Für ganz kleine Kinder kaufen Sie natürlich eine Kindermatratze für das Kinderbett. Achten Sie auf die richtige Größe, am Fußende sowie am Kopfende sollten mindestens 10 cm Platz bleiben. Auch bei Kindermatratzen gibt es Qualitätsunterschiede, Sie können sich zum Beispiel an den Testergebnissen von Stiftung Warentest oder Ökotest orientieren. Kindermatratzen sind meistens weicher, was sehr wichtig ist, da kleine Kinder nicht viel wiegen. Idealerweise hat auch das Kinderbett ein Lattenrost. Sobald das Kind alt genug ist und nicht mehr im Kinderbett schlafen muss, können Sie darüber nachdenken, sich sofort für ein Erwachsenen Bett zu entscheiden. Kinder ab einem Alter von 3-4 Jahren können durchaus schon in großen Betten schlafen. Jugendbetten sind oft nur für eine kurze Zeitspanne nutzbar, investieren Sie das Geld besser in eine hochwertige Matratze und ein gutes Lattenrost. Allerdings sollte es für Kinder unbedingt eine Matratze mit weichem Härtegrad sein, es sei denn Ihr Kind ist überdurchschnittlich schwer. Die Hersteller geben in der Regel an, für welches Körpergewicht die einzelnen Härtegrade empfohlen werden. Hochwertige Möbel für Jugendliche und Kinder können Sie auch online bestellen z. B. bei Amazon.

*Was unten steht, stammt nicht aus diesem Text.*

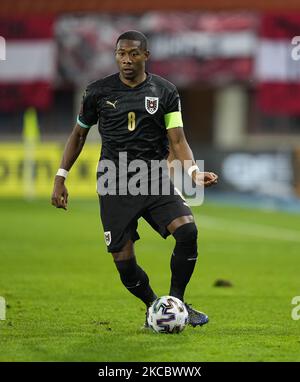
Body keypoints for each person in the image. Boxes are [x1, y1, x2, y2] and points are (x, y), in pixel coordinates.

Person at [51, 30, 218, 328]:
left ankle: (177, 303)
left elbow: (178, 140)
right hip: (113, 181)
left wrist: (193, 172)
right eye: (121, 54)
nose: (126, 60)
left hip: (152, 176)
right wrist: (60, 177)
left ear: (146, 56)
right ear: (116, 56)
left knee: (187, 231)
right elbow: (78, 135)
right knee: (124, 263)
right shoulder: (97, 92)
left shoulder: (166, 92)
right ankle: (154, 306)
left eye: (133, 54)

Sicherheitsmängel bei Babybetten



Bei unabhängigen Tests fielen immer wieder gravierende Sicherheitsmängel besonders bei Gitterbetten auf. Oft ist der Abstand zwischen den einzelnen Gitterstäben nicht optimal, das Kind kann im schlimmsten Fall mit seinem Kopf dazwischen stecken bleiben. Achten Sie daher darauf, dass der Abstand mindestens 4,5 und höchstens 6,5 cm beträgt. Zudem sollte das Gitter auch hoch genug sein, damit das Kind nicht aus dem Bett fallen kann. Hier gilt eine Mindesthöhe von 50 cm über der Matratze. Ein Verletzungsrisiko besteht auch, wenn die Trittkannte zu weich ist, dann kann das Kind am Matratzenrand einsinken und sich den Fuß verklemmen. Kinderbetten, die das GS-Prüfzeichen tragen, genügen normalerweise den Sicherheitsanforderungen und sind daher empfehlenswert.

Eine Matratzenauflage für das Kinderbett?


Matratzenauflagen sollte man eigentlich nur dann verwenden, wenn dies unbedingt nötig ist. Das ist bei Kleinkindern sicher oft der Fall, wenn sie nachts noch nicht" trocken" sind. Wasserundurchlässige Matratzenauflagen haben jedoch einige Nachteile, sie schützen zwar die Matratze, sind aber nicht atmungsaktiv. Kinder schwitzen in solchen Betten viel mehr. Überlegen Sie daher, vielleicht eine dickere Textilauflage zu kaufen, die Sie dann regelmäßig waschen können.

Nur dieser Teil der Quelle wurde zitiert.